──────── RECORDS SHOWN ────────
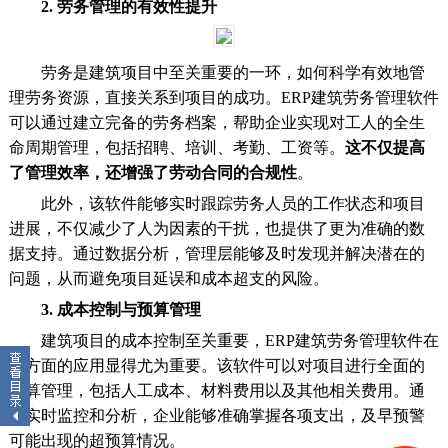
2. 劳务管理的有效性提升
劳务是建筑项目中至关重要的一环，如何科学有效地管
理劳务资源，直接关系到项目的成功。ERP建筑劳务管理软件
可以通过建立完备的劳务档案，帮助企业实现对工人的全生
命周期管理，包括招聘、培训、考勤、工资等。
这不仅提高
了管理效率，还增强了劳动合同的合规性
。
此外，该软件能够实时跟踪劳务人员的工作状态和项目
进展，不仅减少了人为因素的干扰，也提供了更为准确的数
据支持。通过数据分析，管理层能够及时发现并解决潜在的
问题，从而避免项目延误和成本超支的风险。
3. 成本控制与预算管理
建筑项目的成本控制至关重要，ERP建筑劳务管理软件在
此方面的应用显得尤为重要。该软件可以对项目进行全面的
预算管理，包括人工成本、材料费用以及其他相关费用。通
过实时监控和分析，企业能够准确掌握各项支出，及早预警
可能出现的超预算情况。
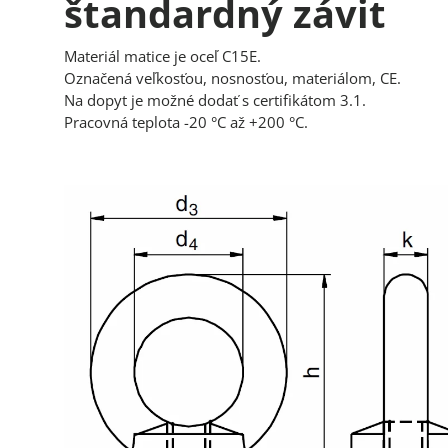
štandardný závit
Materiál matice je oceľ C15E.
Označená veľkosťou, nosnosťou, materiálom, CE.
Na dopyt je možné dodať s certifikátom 3.1.
Pracovná teplota -20 °C až +200 °C.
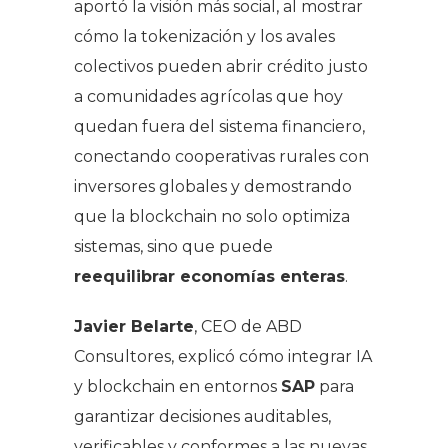
aportó la visión más social, al mostrar
cómo la tokenización y los avales
colectivos pueden abrir crédito justo
a comunidades agrícolas que hoy
quedan fuera del sistema financiero,
conectando cooperativas rurales con
inversores globales y demostrando
que la blockchain no solo optimiza
sistemas, sino que puede
reequilibrar economías enteras
.
Javier Belarte
, CEO de ABD
Consultores, explicó cómo integrar IA
y blockchain en entornos
SAP
para
garantizar decisiones auditables,
verificables y conformes a las nuevas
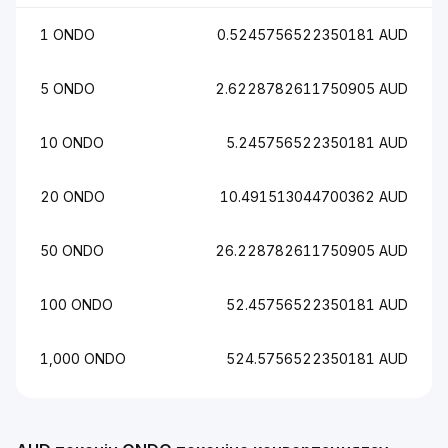
1 ONDO
0.5245756522350181 AUD
5 ONDO
2.6228782611750905 AUD
10 ONDO
5.245756522350181 AUD
20 ONDO
10.491513044700362 AUD
50 ONDO
26.228782611750905 AUD
100 ONDO
52.45756522350181 AUD
1,000 ONDO
524.5756522350181 AUD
────────
| WHAT YOU NEED TO DO |
A complete answer lists every line of the listing above that holds the word "cómo".

| WORKED SOLUTION |
cómo la tokenización y los avales
Consultores, explicó cómo integrar IA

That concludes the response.